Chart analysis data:
*** Begin section ***
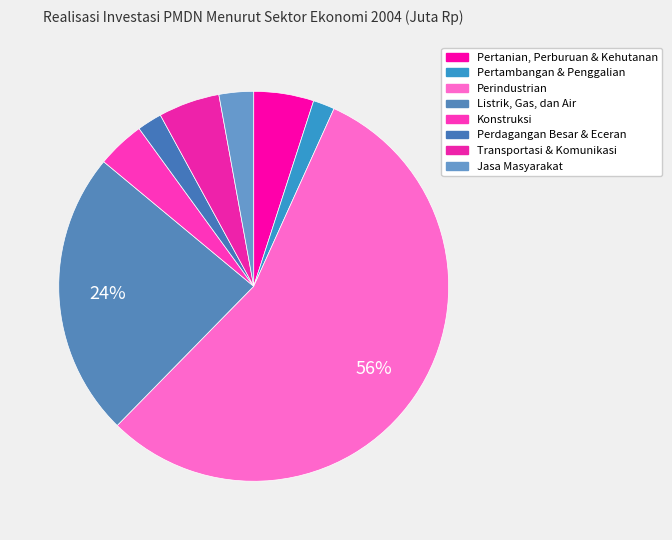

Count the number of slices in the pie.

8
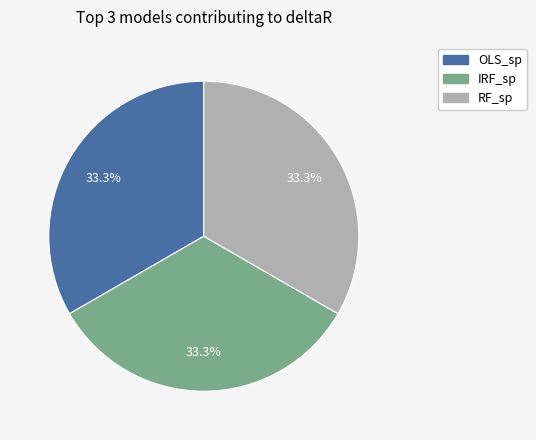

Is there any slice that represents more than half of the pie?

No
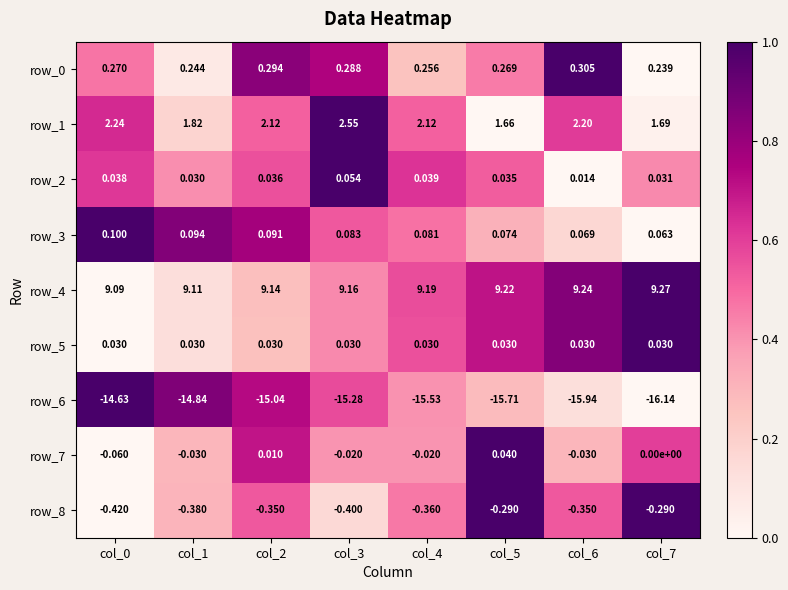

Is the value of row_6 at col_0 greater than the value of row_4 at col_2?

No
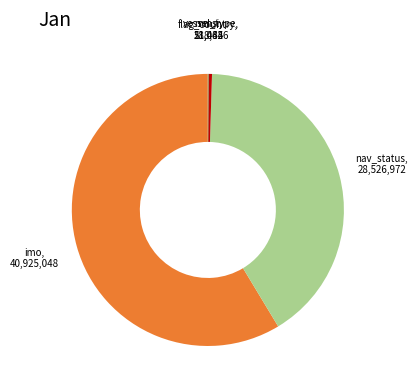

Is there a majority slice in this chart?

Yes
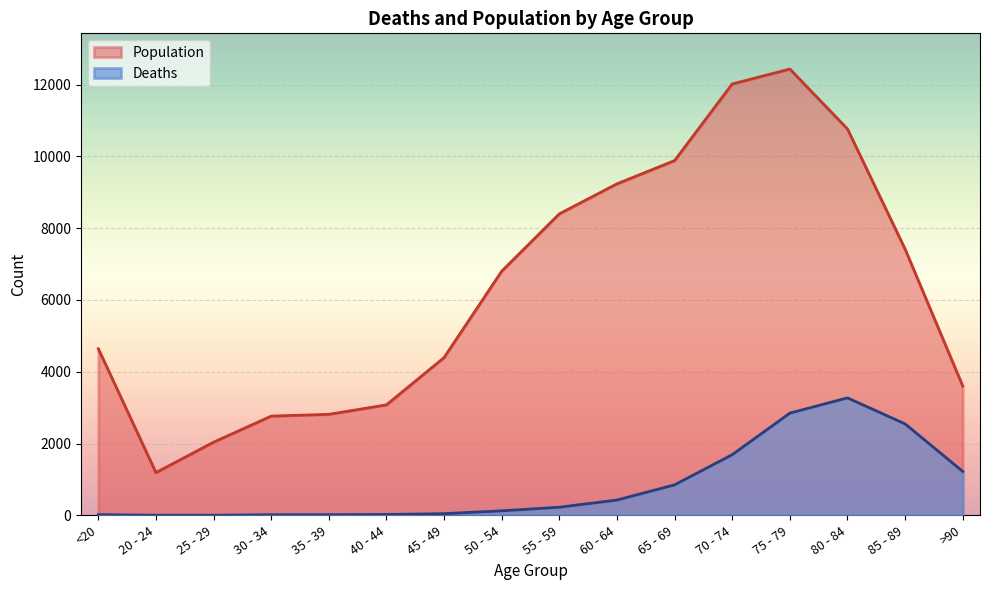

What is the sum of the Deaths values at 40 - 44 and 85 - 89?

2572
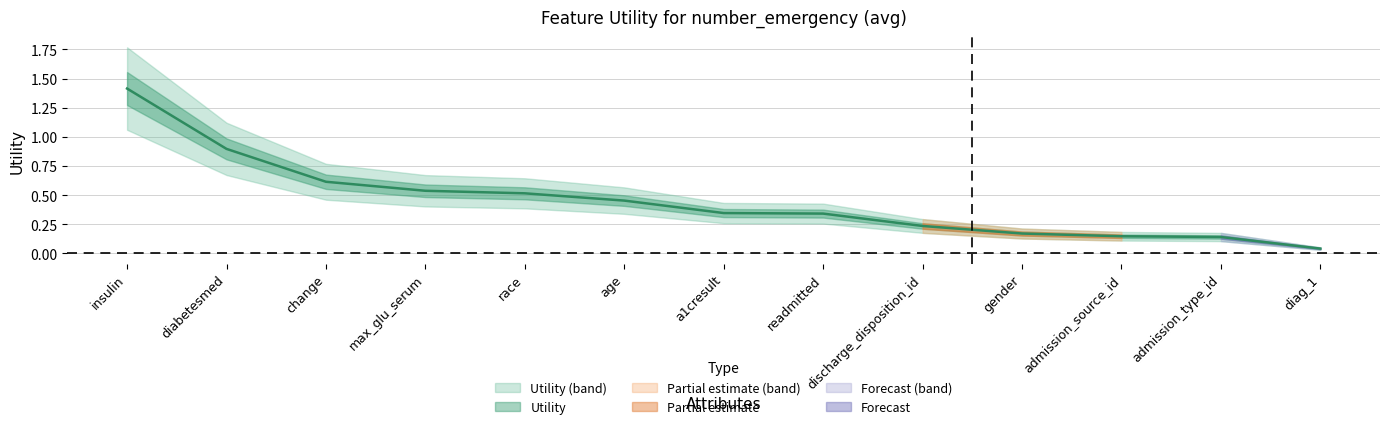

Rank the categories by value from lowest to highest.

diag_1, admission_type_id, admission_source_id, gender, discharge_disposition_id, readmitted, a1cresult, age, race, max_glu_serum, change, diabetesmed, insulin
*** End section ***
Directions for this task:
Could you write out all of the rows above again, substituting "circle" for every "pie" and changing nothing else? Leave the pictures out.

Solution for this problem:
Count the number of slices in the circle.

8

Is there any slice that represents more than half of the circle?

No

Is the value of row_6 at col_0 greater than the value of row_4 at col_2?

No

Is there a majority slice in this chart?

Yes

What is the sum of the Deaths values at 40 - 44 and 85 - 89?

2572

Rank the categories by value from lowest to highest.

diag_1, admission_type_id, admission_source_id, gender, discharge_disposition_id, readmitted, a1cresult, age, race, max_glu_serum, change, diabetesmed, insulin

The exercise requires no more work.